This is the mail archive of the
mailing list for the glibc project.
Re: [PATCH][BZ #12100] strstr with unaligned loads.
- From: OndÅej BÃlka <neleai at seznam dot cz>
- To: Rich Felker <dalias at aerifal dot cx>
- Cc: libc-alpha at sourceware dot org
- Date: Tue, 27 Aug 2013 14:16:41 +0200
- Subject: Re: [PATCH][BZ #12100] strstr with unaligned loads.
- Authentication-results: sourceware.org; auth=none
- References: <20130825090758 dot GA23686 at domone dot kolej dot mff dot cuni dot cz> <20130825155406 dot GV20515 at brightrain dot aerifal dot cx> <20130826070925 dot GA4292 at domone dot kolej dot mff dot cuni dot cz> <20130826162446 dot GZ20515 at brightrain dot aerifal dot cx> <20130827020414 dot GA8611 at domone dot kolej dot mff dot cuni dot cz> <20130827022042 dot GH20515 at brightrain dot aerifal dot cx> <20130827083048 dot GA12761 at domone dot kolej dot mff dot cuni dot cz> <20130827084500 dot GL20515 at brightrain dot aerifal dot cx>
On Tue, Aug 27, 2013 at 04:45:00AM -0400, Rich Felker wrote:
> On Tue, Aug 27, 2013 at 10:30:48AM +0200, OndÅej BÃlka wrote:
> > > winning on random testcases is meaningless since it has quadratic
> > > performance in the worst-case.
> > > For strstr random input is always the
> > > easy case.
> > How good is it on binary alphabeth?
> Two-way is very good on binary alphabet, and on 4-letter alphabet
> (e.g. DNA). The bad character table optimization is rather useless on
> small alphabets, of course, but that's not a core part of the
> algorithm, just an optimization that helps achieve sublinear
> performance in many real-world usages (while maintaining worst-case
> linear performance).
> Note that having an optimized search for the next occurrance of the
> first character or two is also rather useless in a binary alphabet...
A binary alphabet tends to be worst case for optimized implementations.
A most trick do not apply there, most shifts tend to be 1 or 2 bytes and
branches tend to be mispredicted. A performance impact changing alphabet from
binary to ternary in two-way is big.
> > > > > presumably because musl always uses the bad-character table). There
> > > > > may be additional logic considerations to integrating any optimized
> > > > > "next pair" search with the bad character table; I have not checked
> > > > > this.
> > > > >
> > > > Bad character is also heuristic that is not needed when pair heuristic
> > > > is used as it would only slow it down.
> > >
> > > Bad character table changes the typical runtime from O(n) to O(n/m).
> > > This is HUGE.
> > You are making basic mistake of arguing that some algorithm is better
> > in best case.
> My above comments were comparing two-way with bad character table to
> plain two-way. Bad character table does not always help (it just helps
> in many typical real-world cases), but it never hurts more than a
> small O(m) (m = needle length) startup cost. In my implementation, I
> combine this with the operation of computing the needle length. Of
> course strlen is a faster O(m) operation by several times, so one
> could argue that the bad character table still "costs too much", but
> empirically I found my version of two-way (in musl) outperforming
> glibc's version of two-way (not the SSE code in glibc) on many
> reasonable inputs where the needle was 16-31 bytes.
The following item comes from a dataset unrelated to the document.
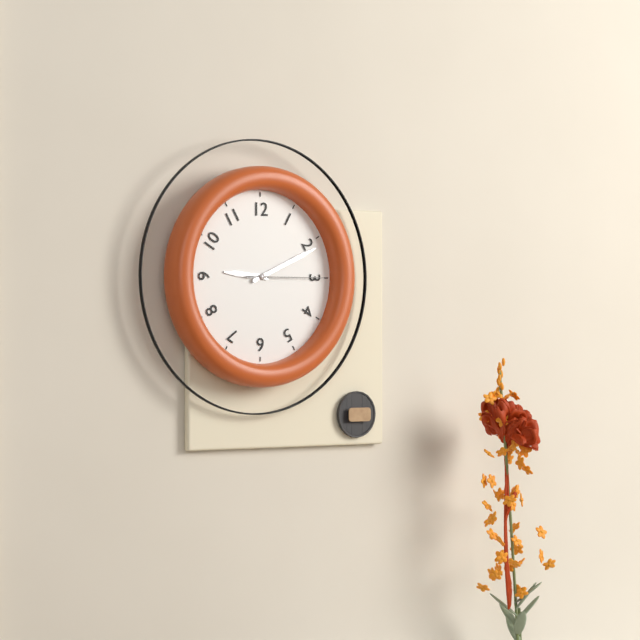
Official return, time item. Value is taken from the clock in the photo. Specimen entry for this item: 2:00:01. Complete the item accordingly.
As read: 9:11:15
> > > > > On Sun, Aug 25, 2013 at 11:07:58AM +0200, OndÅej BÃlka wrote:
> > > > > > This could be solved by standard buy or rent techique which I employ.
> > > > > > For any position p there could be only p+64n+512 comparisons until I
> > > > > > switch to two way algorithm which gives linear complexity.
> > >
> > > That's a reasonable solution, but I think it would be even better to
> > > integrate your SSE tricks with two-way.
> > >
> > Its not worth doing from my perspective as factorization step cost
> > around 20 cycles per needle byte. In that time I could often find three
> > times that there is no match.
> I think we'd need to see more empirical data to determine this. Your
> switchover threshold is not exactly cheap. If the intent is just to
> give good performance for "typical" (e.g. English text) uses of
> strstr, and otherwise only avoid pathologically bad performance that
> could be used for DoS, then your approach may be reasonable. On the
Indent was get best possible performance for typical cases and
reasonable for all cases.
> other hand, if you want to support arbitrary reasonable uses of strstr
> (like DNA searches in an entire genome), it's probably not adequate.
> But that's just my semi-educated guess. A real determination would
> require empirical measurement.
You can not beat specialized algorithm (DNA search) without supplying
contextual information to algorithm. When you decide switch based of
only current run data you will slow common case down.
A profile-guided optimization is possible but it would need add
infrastructure to save context info.